How can we convert #DeltaH_f^@# at 298K to #DeltaH_f^@# at different temperatures ?? Also tell how to convert bond energy at 298K to bond energy at different temperature

1 Answer
Mar 18, 2017

You'd need to heat the product from standard temperature to nonstandard temperature at the same pressure and add that heating enthalpy.

However, I don't think bond enthalpy changes significantly at a different temperature. We can think of it like an activation energy for that particular molecule's dissociation reaction (in the gas phase to keep it simple):

#"AB"(g) -> "A"(g) + "B"(g)#

Activation energy is almost completely temperature independent, so we can assume that so is bond enthalpy.


Suppose you have the #DeltaH_f^@# for #"NH"_3# at #"298.15 K"#, for the reaction

#3"H"_2(g) + "N"_2(g) -> 2"NH"_3(g)#,

and suppose the reactant concentrations were constantly replenished such that the equilibrium is constantly pushed way towards #"NH"_3#.

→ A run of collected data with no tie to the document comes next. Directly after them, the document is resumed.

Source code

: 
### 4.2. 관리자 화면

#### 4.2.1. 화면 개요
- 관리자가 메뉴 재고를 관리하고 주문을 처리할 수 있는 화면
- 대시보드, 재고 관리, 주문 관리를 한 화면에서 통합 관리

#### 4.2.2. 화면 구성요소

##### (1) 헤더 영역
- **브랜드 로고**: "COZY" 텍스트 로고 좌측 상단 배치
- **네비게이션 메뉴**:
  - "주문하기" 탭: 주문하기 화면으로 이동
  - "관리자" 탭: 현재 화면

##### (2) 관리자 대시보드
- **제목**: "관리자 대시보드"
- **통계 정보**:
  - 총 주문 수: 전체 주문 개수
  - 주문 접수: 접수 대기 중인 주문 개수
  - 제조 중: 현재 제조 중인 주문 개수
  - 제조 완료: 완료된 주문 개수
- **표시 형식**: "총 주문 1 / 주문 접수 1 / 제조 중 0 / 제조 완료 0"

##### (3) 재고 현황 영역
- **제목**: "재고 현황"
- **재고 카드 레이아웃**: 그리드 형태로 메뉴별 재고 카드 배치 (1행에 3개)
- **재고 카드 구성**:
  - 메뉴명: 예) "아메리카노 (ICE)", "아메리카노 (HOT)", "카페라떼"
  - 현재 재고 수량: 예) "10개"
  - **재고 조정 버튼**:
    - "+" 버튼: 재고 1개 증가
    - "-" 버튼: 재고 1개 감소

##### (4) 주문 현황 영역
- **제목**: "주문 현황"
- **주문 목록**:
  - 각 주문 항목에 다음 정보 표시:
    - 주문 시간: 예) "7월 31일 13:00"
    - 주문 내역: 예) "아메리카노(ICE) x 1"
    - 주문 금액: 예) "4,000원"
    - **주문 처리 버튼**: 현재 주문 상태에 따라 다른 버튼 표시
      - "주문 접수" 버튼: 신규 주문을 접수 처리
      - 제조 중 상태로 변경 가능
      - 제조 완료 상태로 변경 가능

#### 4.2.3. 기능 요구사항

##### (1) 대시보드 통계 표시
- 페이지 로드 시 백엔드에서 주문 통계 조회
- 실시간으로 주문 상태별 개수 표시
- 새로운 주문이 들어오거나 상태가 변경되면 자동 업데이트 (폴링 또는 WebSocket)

The #DeltaH_f^@# (#=DeltaH_"rxn"^@# since all reactants were in their standard states) for #"NH"_3(g)# in this reaction is #-45.94 pm 0.35# #"kJ/mol"# from the NIST webbook.

This is the thermodynamic cycle for this process, to get the big picture:

Usually we know #DeltaH_"rxn"^@#. To fill in #DeltaH# for heating curves, we have the following formula for heating from #T_1# to #T_2#:

#DeltaH_(T_1)^(T_2) = int_(T_1)^(T_2) C_P dT#

This requires that you know the constant-pressure heat capacity of
your compound(s) and that you assume that it stays constant in the relevant temperature range.

#C_P# can be looked up via the NIST webbook. For example, #"NH"_3# has:

http://webbook.nist.gov/cgi/cbook.cgi?ID=C7664417&Type=JANAFG&Plot=on

a #C_P# of #~~ "35.64 J/mol"cdot "K"# at #"298.15 K"# and #~~ "42.01 J/mol"cdot"K"# at #"500 K"#.

So, from using the average #C_P# in between the two temperatures, heating #"NH"_3# would approximately contribute a #DeltaH# of:

#DeltaH_(298.15)^(500) = int_(298.15)^(500) (42.01 + 35.64)/2 dT#

#~~ 38.825T_2 - 38.825T_1#

#= 38.825DeltaT#

#=# #38.825(500 - 298.15)#

#=# #"7836.83 J/mol"# #-># #"7.937 kJ/mol"#

(notice the resemblance to "#q = mc_sDeltaT#".)

The #DeltaH_f^@# for #"NH"_3(g)# was #-45.94 pm 0.35# #"kJ/mol"# from the NIST webbook. So, at #"500 K"#, it would be approximately:

#(-45.94 + 7.937)# #"kJ/mol"# #~~ color(blue)(-"38.10 kJ/mol")#

It's less negative at a higher temperature, meaning that it is less exothermic to form #"NH"_3(g)# at higher temperatures.

This makes physical sense because we are just assuming the heat released due to making it at a lower temperature is re-absorbed to heat the surroundings further (thus making the enthalpy released less negative).